Goal of the exercise
The word "SimplerrrActor" may appear in some lines of the data; copy every such line.

Dataset content

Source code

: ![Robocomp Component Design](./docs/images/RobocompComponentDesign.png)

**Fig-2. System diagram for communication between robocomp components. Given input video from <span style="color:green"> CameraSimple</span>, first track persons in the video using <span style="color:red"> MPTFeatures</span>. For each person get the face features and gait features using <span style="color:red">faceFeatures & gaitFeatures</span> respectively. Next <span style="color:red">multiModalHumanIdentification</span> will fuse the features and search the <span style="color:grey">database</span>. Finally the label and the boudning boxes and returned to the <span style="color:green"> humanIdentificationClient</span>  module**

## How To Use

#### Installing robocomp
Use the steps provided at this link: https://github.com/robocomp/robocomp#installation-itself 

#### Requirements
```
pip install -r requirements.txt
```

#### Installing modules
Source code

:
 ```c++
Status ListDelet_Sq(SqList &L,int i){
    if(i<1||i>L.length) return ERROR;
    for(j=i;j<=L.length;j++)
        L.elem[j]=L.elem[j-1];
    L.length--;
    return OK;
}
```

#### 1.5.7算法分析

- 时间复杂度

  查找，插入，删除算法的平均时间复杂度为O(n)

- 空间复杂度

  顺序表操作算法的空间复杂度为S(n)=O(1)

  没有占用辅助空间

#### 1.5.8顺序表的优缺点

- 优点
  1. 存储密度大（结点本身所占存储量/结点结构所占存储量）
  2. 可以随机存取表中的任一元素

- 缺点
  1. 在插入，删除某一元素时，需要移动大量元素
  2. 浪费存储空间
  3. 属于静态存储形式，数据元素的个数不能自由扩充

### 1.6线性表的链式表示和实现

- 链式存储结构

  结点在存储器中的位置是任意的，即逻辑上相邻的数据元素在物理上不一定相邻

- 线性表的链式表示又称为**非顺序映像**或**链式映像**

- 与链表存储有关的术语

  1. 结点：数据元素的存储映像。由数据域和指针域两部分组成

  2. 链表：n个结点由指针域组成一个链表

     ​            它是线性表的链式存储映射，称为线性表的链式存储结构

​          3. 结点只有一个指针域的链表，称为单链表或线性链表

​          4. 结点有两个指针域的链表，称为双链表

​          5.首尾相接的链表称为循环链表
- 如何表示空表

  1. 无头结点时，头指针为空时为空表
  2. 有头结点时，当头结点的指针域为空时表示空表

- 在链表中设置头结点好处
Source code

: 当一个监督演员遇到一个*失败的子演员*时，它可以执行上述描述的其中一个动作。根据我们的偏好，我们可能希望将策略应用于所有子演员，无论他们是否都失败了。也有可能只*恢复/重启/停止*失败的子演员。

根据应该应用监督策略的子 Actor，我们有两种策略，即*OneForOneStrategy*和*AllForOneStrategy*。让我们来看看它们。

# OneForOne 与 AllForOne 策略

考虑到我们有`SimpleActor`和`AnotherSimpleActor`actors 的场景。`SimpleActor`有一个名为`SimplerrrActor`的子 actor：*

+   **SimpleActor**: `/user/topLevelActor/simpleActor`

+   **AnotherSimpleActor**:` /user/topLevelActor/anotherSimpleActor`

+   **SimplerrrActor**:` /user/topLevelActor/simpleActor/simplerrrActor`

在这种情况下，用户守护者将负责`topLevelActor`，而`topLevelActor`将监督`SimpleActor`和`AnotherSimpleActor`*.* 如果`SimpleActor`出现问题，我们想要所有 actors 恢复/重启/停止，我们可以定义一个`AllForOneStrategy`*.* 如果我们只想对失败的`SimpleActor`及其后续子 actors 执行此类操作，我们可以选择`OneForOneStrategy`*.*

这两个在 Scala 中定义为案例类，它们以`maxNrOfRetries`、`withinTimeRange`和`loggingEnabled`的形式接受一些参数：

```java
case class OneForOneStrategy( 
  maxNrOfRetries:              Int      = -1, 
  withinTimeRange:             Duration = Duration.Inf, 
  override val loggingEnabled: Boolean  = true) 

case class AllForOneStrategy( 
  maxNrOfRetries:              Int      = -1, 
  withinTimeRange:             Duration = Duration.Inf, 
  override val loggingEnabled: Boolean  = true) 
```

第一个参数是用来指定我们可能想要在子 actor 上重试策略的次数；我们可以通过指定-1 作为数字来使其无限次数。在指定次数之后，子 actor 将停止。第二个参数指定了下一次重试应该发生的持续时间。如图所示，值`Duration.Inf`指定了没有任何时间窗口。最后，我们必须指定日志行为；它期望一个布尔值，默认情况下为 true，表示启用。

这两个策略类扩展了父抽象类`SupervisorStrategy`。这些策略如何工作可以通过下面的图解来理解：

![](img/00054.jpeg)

Your response
考虑到我们有`SimpleActor`和`AnotherSimpleActor`actors 的场景。`SimpleActor`有一个名为`SimplerrrActor`的子 actor：*
+   **SimplerrrActor**:` /user/topLevelActor/simpleActor/simplerrrActor`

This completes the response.